Sur cette question, il me semble opportun de dépasser les clivages politiciens. Nul ne peut savoir pour qui va voter un nouvel électeur qui s’inscrit et, comme l’a dit M. le rapporteur, ceux qui veulent jouer à la Pythie se trompent fréquemment ! Puisque nous sommes tous républicains, à défaut d’être des Républicains §permettons à nos concitoyens de s’inscrire sur les listes électorales et de voter pour les candidats de leur choix.
Nous devons, par une démarche commune, encourager cette inscription pour favoriser ensuite la participation et le vote. À mes yeux, la proposition initiale votée à l’Assemblée nationale le permettra, tout comme la proposition de loi qui sera déposée à l’automne pour permettre une révision des listes électorales jusqu’à un mois avant l’élection. Voilà qui nous permettra de régler de manière pérenne les difficultés d’inscription. Mais travaillons par étapes, et, d’ici là, trouvons une solution technique, pratique et opérationnelle qui nous permette de régler la difficulté occasionnée par les élections régionales de décembre 2015, difficulté que, collectivement, nous n’avons pas vue lors du vote de la loi sur le redécoupage électoral.
Des parlementaires ont commencé à travailler sur ce chantier lancé par le Président de la République, et je suis sûr que les membres de la commission des lois, sous la houlette du président Philippe Bas, pourraient former un groupe de travail pour préparer le débat quant aux meilleurs moyens de permettre une inscription tardive sur les listes électorales, en tenant compte des problèmes techniques que peuvent rencontrer ceux qui appliquent les lois sur le terrain, à savoir les maires et leurs équipes.
Nous avons un enjeu commun qui est de favoriser l’inscription sur les listes électorales et la participation électorale.
Je suis content de constater que nous sommes tous d’accord sur l’objectif.
Mais nous savons tous que le mieux peut-être l’ennemi du bien. La solution pérenne proposée par M. le rapporteur risque d’être inefficace et de poser des difficultés opérationnelles et des difficultés de calendrier.

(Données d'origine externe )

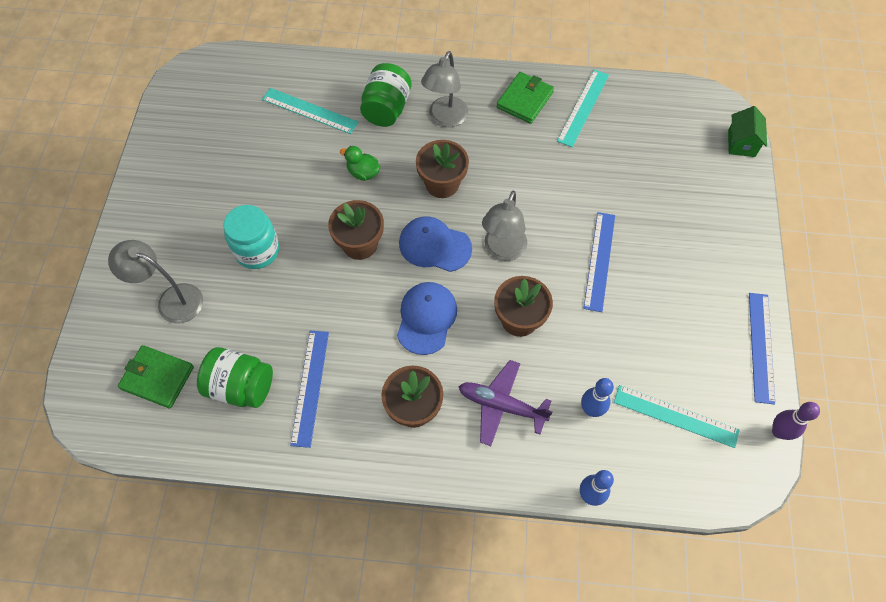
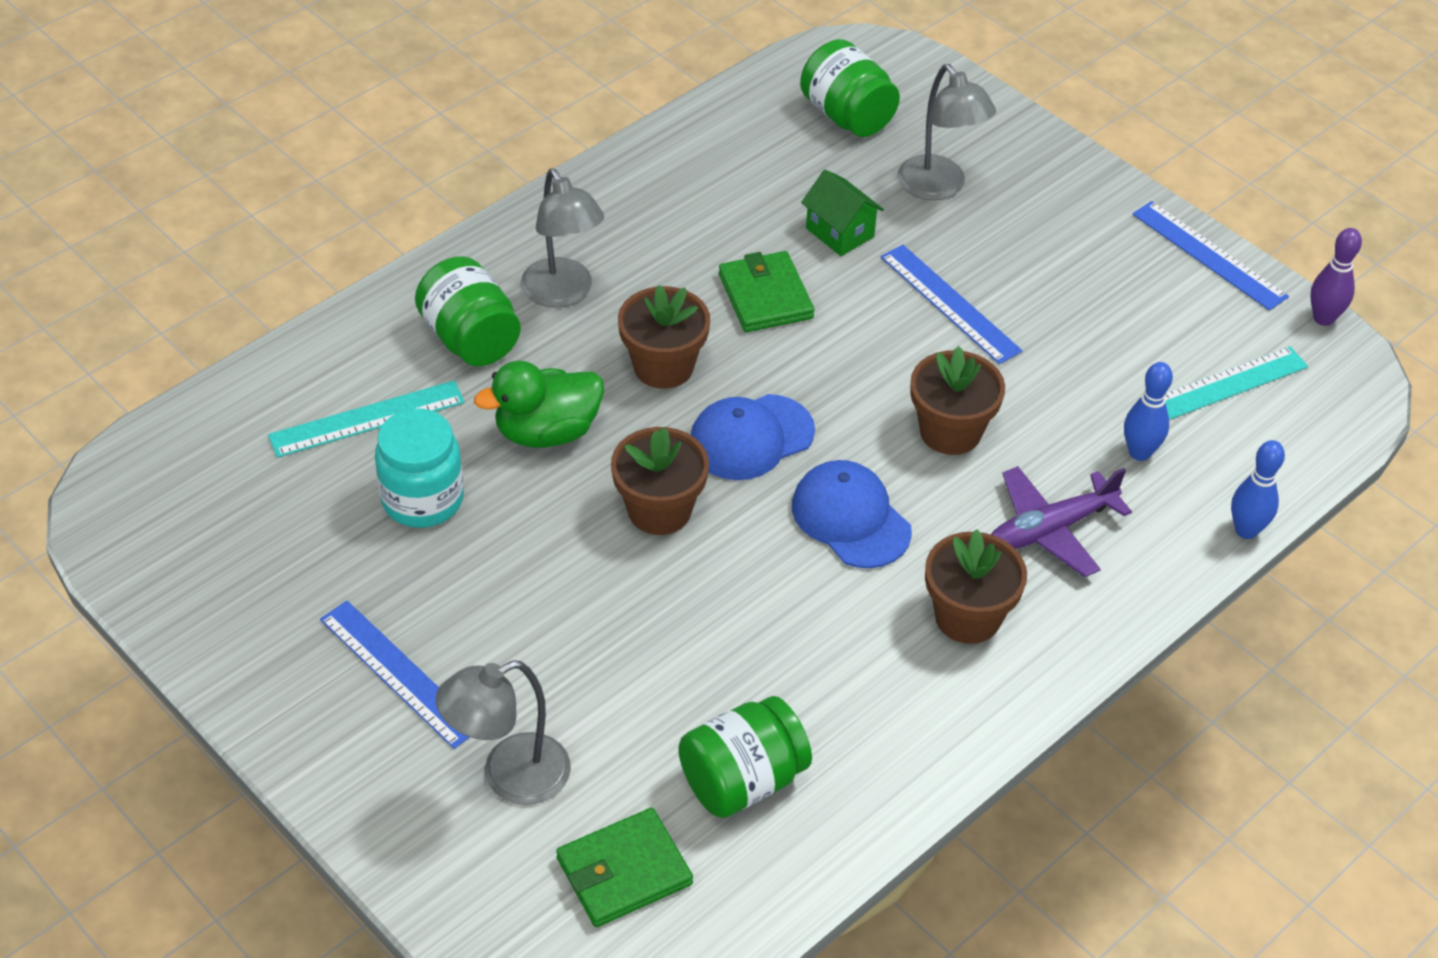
camera: 50 degrees left, 15 degrees down
(257, 250) = (539, 626): turquoise jar -> turquoise jar (422, 499)
(310, 387) = (824, 705): blue ruler -> blue ruler (398, 673)
(363, 173) = (547, 432): green duck -> green duck, size x1.64
(502, 250) = (834, 379): grey lamp -> grey lamp (939, 187)
(525, 100) = (631, 201): green wallet -> green wallet (765, 296)
(583, 107) = (711, 160): turquoise ruler -> none
(672, 134) = (847, 116): none -> green jar
(741, 143) = (930, 72): green house -> green house (840, 232)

Soyons raisonnables et pragmatiques : tenons compte des difficultés techniques et permettons réellement à nos concitoyens de s’inscrire sur les listes, en facilitant le travail des mairies et en permettant à ces dernières de bénéficier de l’appui de l’INSEE.
Sous couvert de la recherche d’une solution plus pertinente, qui se révélerait en fait inopérante, ne créons pas un écran de fumée qui aboutirait in fine à mettre en grande difficulté cette faculté d’inscription sur les listes électorales jusqu’en septembre pour les élections régionales.
Je suis certain que, sur ces travées, nous pouvons débattre des considérations techniques, écouter les spécialistes et les personnes qui gèrent ces listes électorales sur le terrain comme à l’INSEE, et trouver une solution qui nous rassemble.
Quel que soit le vote qu’ils émettront en décembre prochain, nos concitoyens souhaitent que l’on facilite ces inscriptions. Ne privons pas ceux qui ont déménagé de la faculté de voter et montrons que le Sénat sait faire preuve de pragmatisme pour soutenir les communes.
Le groupe socialiste votera donc les amendements qu’il a défendus en commission afin de revenir au texte adopté par l’Assemblée nationale.